→ Stored records:

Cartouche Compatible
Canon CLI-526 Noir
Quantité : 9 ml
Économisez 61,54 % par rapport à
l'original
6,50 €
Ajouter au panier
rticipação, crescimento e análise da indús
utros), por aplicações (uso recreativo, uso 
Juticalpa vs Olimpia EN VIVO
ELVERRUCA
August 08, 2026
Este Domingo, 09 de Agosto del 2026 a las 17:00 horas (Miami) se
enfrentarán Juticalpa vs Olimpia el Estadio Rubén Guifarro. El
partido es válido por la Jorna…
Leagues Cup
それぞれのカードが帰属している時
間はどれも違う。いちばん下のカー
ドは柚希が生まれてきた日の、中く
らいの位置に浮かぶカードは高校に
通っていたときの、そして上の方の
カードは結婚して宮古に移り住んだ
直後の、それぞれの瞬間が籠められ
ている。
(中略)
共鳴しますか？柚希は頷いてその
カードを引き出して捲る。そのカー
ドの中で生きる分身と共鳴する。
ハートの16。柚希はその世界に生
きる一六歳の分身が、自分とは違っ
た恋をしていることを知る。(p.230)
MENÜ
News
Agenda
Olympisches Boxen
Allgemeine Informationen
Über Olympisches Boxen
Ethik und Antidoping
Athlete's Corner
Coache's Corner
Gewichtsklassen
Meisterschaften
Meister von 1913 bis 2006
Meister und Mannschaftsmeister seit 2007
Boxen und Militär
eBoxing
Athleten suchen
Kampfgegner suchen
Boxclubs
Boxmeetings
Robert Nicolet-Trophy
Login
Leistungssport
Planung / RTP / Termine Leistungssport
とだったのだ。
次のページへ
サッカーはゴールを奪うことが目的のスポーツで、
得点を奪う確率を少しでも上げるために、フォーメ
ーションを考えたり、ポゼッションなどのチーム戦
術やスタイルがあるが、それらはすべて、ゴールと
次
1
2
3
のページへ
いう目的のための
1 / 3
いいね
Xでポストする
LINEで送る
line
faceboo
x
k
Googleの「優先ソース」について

→ ASSIGNMENT: A word-for-word copy of the lines above from the one with "Über Olympisches Boxen" through the one with "ーションを考えたり、ポゼッションなどのチーム戦", inclusive, is the only output wanted.

→ RESPONSE TO THIS EXERCISE:
Über Olympisches Boxen
Ethik und Antidoping
Athlete's Corner
Coache's Corner
Gewichtsklassen
Meisterschaften
Meister von 1913 bis 2006
Meister und Mannschaftsmeister seit 2007
Boxen und Militär
eBoxing
Athleten suchen
Kampfgegner suchen
Boxclubs
Boxmeetings
Robert Nicolet-Trophy
Login
Leistungssport
Planung / RTP / Termine Leistungssport
とだったのだ。
次のページへ
サッカーはゴールを奪うことが目的のスポーツで、
得点を奪う確率を少しでも上げるために、フォーメ
ーションを考えたり、ポゼッションなどのチーム戦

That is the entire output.